Health Savings Accounts (HSAs) feature useful tax advantages that make them a popular savings vehicle. In addition to allowing for tax-deductible contributions, tax-free growth, and tax-free withdrawals for qualified medical expenses (the so-called ‘triple tax benefit’), HSA funds can be invested and allowed to grow for the long term – which has led many people to treat their HSA as a de facto retirement account by saving and investing the funds to be used for healthcare costs in retirement.
One possible outcome of ‘superfunding’ an HSA, however, is that the account owner may not actually use up all of their HSA funds over their lifetime, which can have significant tax consequences. Namely, if the HSA’s beneficiary is anyone other than the owner’s spouse, the account loses its HSA status and the entire account value becomes taxable income to the beneficiary in the year of the original owner’s death.
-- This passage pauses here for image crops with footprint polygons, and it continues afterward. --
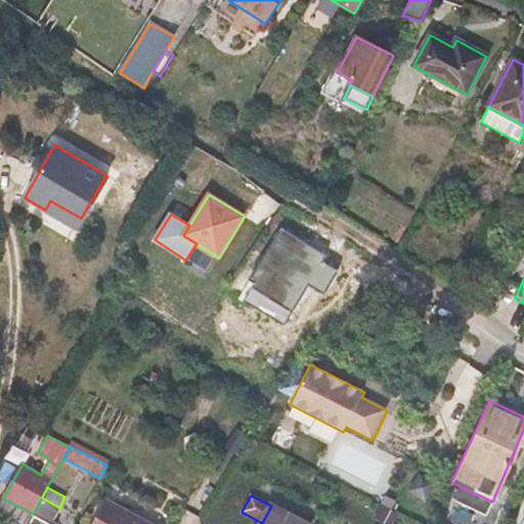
[(50,523),(59,508),(42,497),(33,514),(27,523),(50,523)]
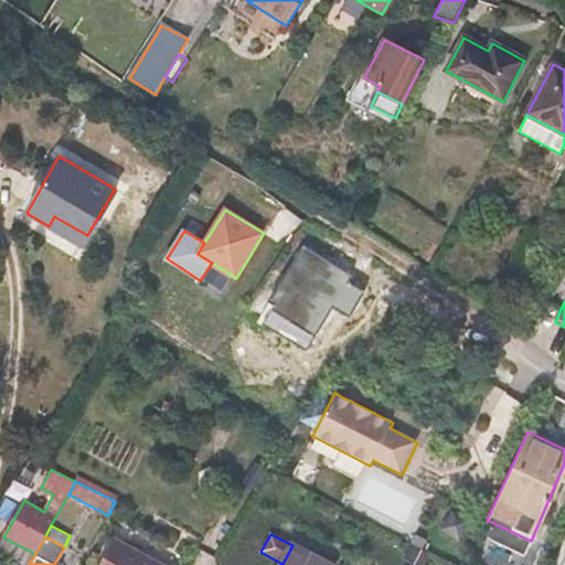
[(0,550),(23,564),(29,564),(35,554),(3,537),(0,543),(0,550)]
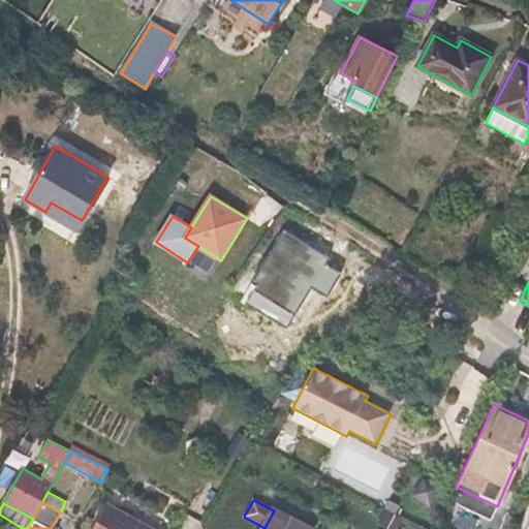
[(152,528),(106,504),(93,528),(152,528)]
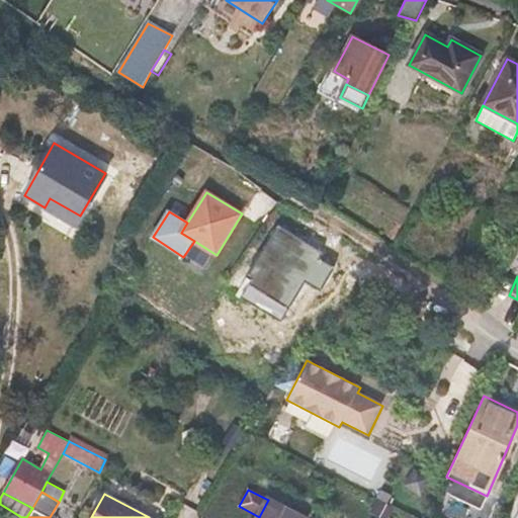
[(301,517),(268,500),(259,517),(258,517),(301,517)]
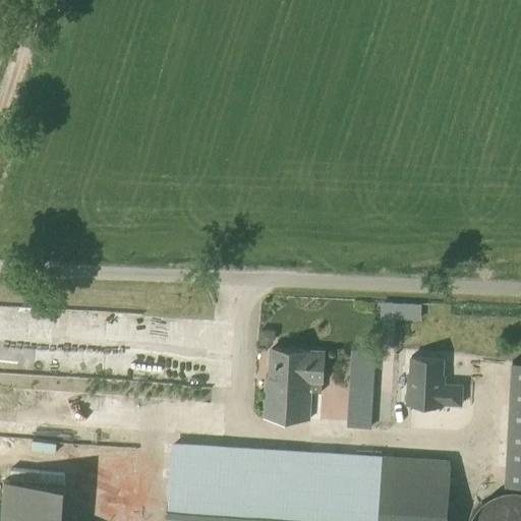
[(323,382),(324,352),(312,351),(312,350),(271,348),(269,375),(266,375),(263,417),(309,420),(310,392),(322,392),(323,382)]
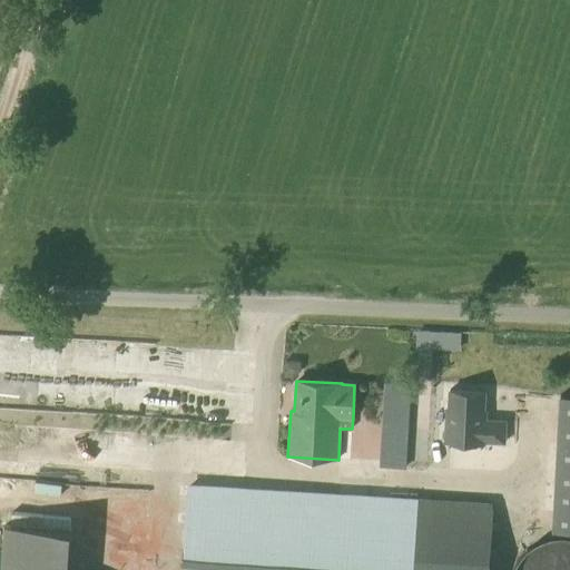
[(446,409),(444,441),(484,443),(484,441),(504,442),(505,421),(485,420),(485,411),(483,410),(484,392),(450,390),(449,409),(446,409)]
For advisors who recommend HSA-maximizing strategies, then, it’s important to consider the risks of the account owner being unable to use up their funds and to plan for potential ways to quickly draw down the account in the event the HSA owner will not outlive their HSA funds.
One such strategy is to advise clients to keep track of any qualified medical expenses they incur after establishing the HSA – even those that are paid for from funds outside the HSA. Because if the owner ever needs to quickly withdraw funds from the HSA, they will be able to do so tax-free to the extent that they have any previously unreimbursed medical expenses from any point after the HSA was established – which could allow the HSA owner to make a tax-free ‘deathbed drawdown’ of a large amount (or even all) of their account, which would otherwise become taxable income if inherited by the account beneficiary. It’s also important for other parties involved in the owner’s estate plan to be aware of their roles, and to ensure that any funds withdrawn from the HSA are still distributed according to the HSA owner’s wishes.
The key point is that the more that advisors (and their clients) can plan in advance for the contingency of needing to quickly withdraw HSA funds, the more likely they will actually be able to do so. Because although it (hopefully) isn’t likely that any one person will need to do a deathbed HSA drawdown, as more people establish HSAs and accumulate large balances, the odds are that the need to quickly withdraw those funds will become increasingly common – making it all the more valuable for advisors (particularly those recommending HSA maximization strategies) to have tools for doing so while still maximizing the tax advantage of the HSA!